With heavy firepower brought to bear, clan wars have brought about large-scale destruction of homes and farms, he adds.
"More often than not, the origin of a firefight on conflict-affected areas in Mindanao is due to rido," says Major Hermoso, a member of a government committee monitoring a two year-old truce between the government and the separatist Moro Islamic Liberation Front.
"Rido is undermining the gains of the ongoing talks," he adds referring to peace negotiations between President Gloria Arroyo's government and the MILF being held in Malaysia. The next round of talks is scheduled for late July.
crimes unsolved,
few go to jail
Hermoso says "people involved in clan wars seldom face prosecution in our justice system or end up in prison."
Among the Lanao Muslims, "recourse to formal law is deemed cowardice", says Monalinda Doro, of the Research Institute for Mindanao Culture at Xavier University in Cagayan de Oro city.

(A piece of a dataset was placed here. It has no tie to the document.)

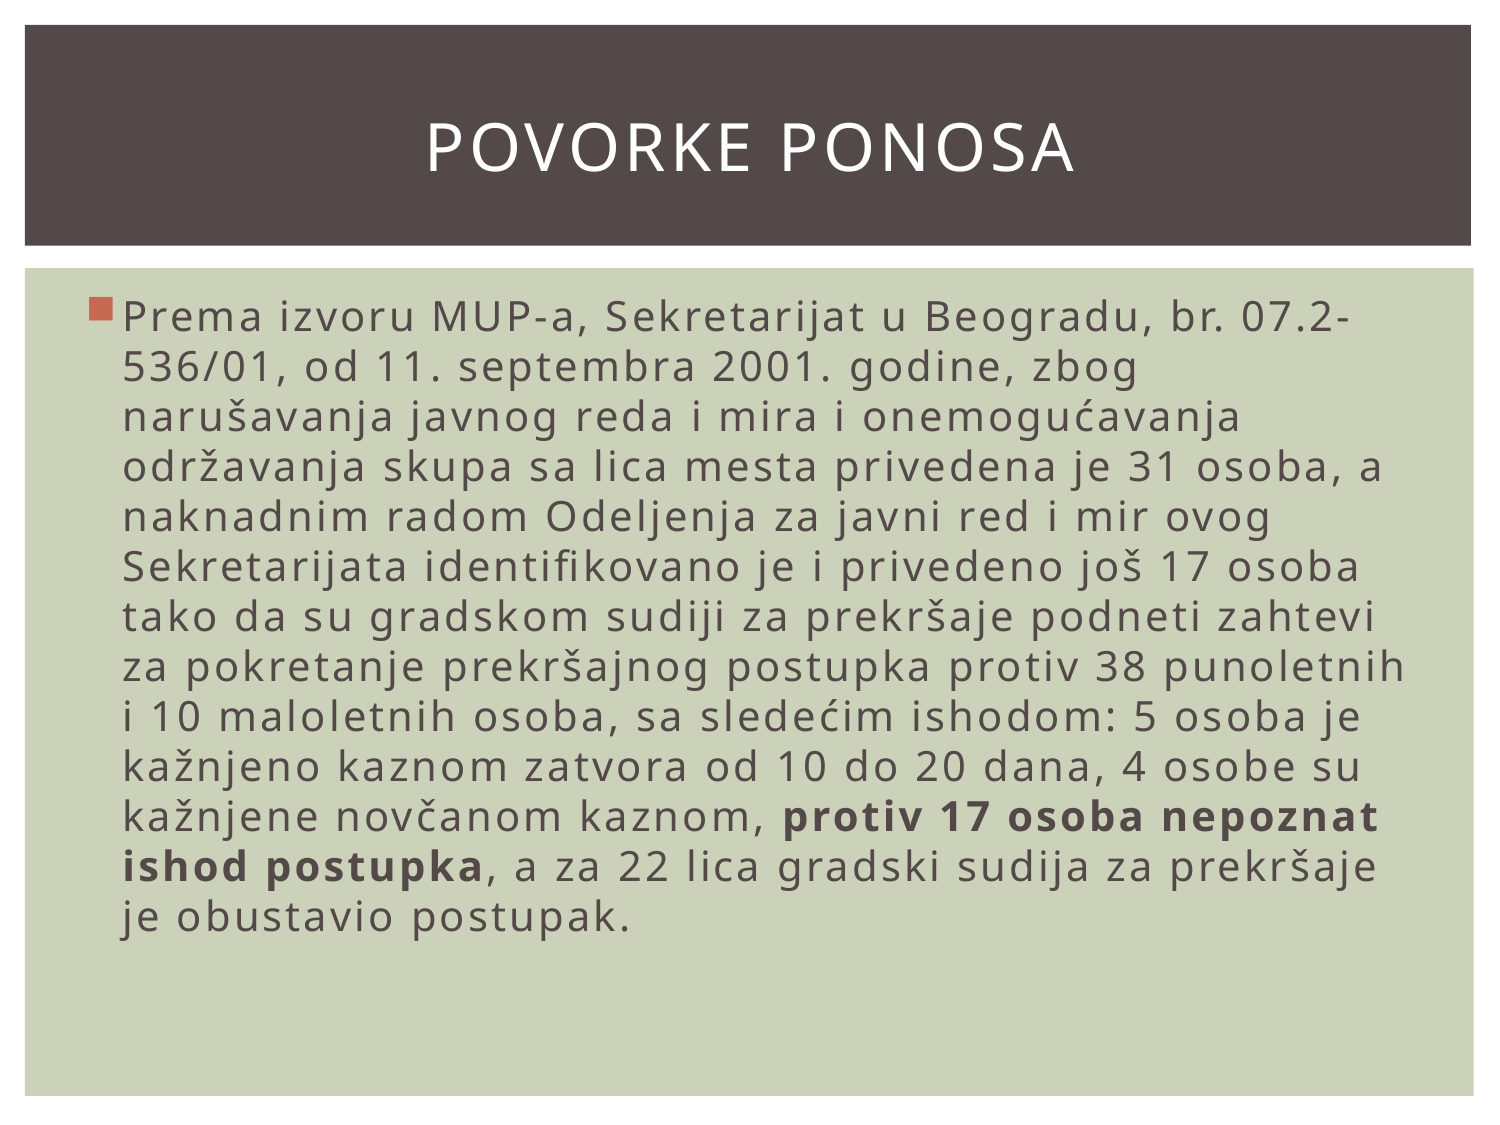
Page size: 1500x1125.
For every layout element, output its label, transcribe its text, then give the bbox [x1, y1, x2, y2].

list Prema izvoru MUP-a, Sekretarijat u Beogradu, br. 07.2-536/01, od 11. septembra 2001. godine, zbog narušavanja javnog reda i mira i onemogućavanja održavanja skupa sa lica mesta privedena je 31 osoba, a naknadnim radom Odeljenja za javni red i mir ovog Sekretarijata identifikovano je i privedeno još 17 osoba tako da su gradskom sudiji za prekršaje podneti zahtevi za pokretanje prekršajnog postupka protiv 38 punoletnih i 10 maloletnih osoba, sa sledećim ishodom: 5 osoba je kažnjeno kaznom zatvora od 10 do 20 dana, 4 osobe su kažnjene novčanom kaznom, protiv 17 osoba nepoznat ishod postupka, a za 22 lica gradski sudija za prekršaje je obustavio postupak. [62, 281, 1442, 1005]
title Povorke ponosa [62, 58, 1438, 232]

In the case of Bula's nephew, he was sent to a guerrilla camp run by the MILF instead of a government jail. Even if a killer serves a prison term in a government jail, he is "liable for retaliation" once the sentence is served, says Doro.
Warring parties use third-party conciliators and pay blood money or indemnity to reach a settlement. Peace deals are sealed by both parties swearing over the Koran, the Muslim holy book, and the initial aggressor throws a feast to celebrate the end of hostilities.
Bula says his family's dispute was resolved after mediation by a neutral relative and deal was sealed with a thanksgiving feast. The kidnapped construction worker was ransomed and released unharmed.
Doro says warring families tend to base the terms of their settlement on assuaging injured pride, instead of making reparations for death or injury.
But settlements are not common. Of the 1,220 clan wars the studies documented, 60 percent remain unresolved -- meaning they could flare up again at any moment.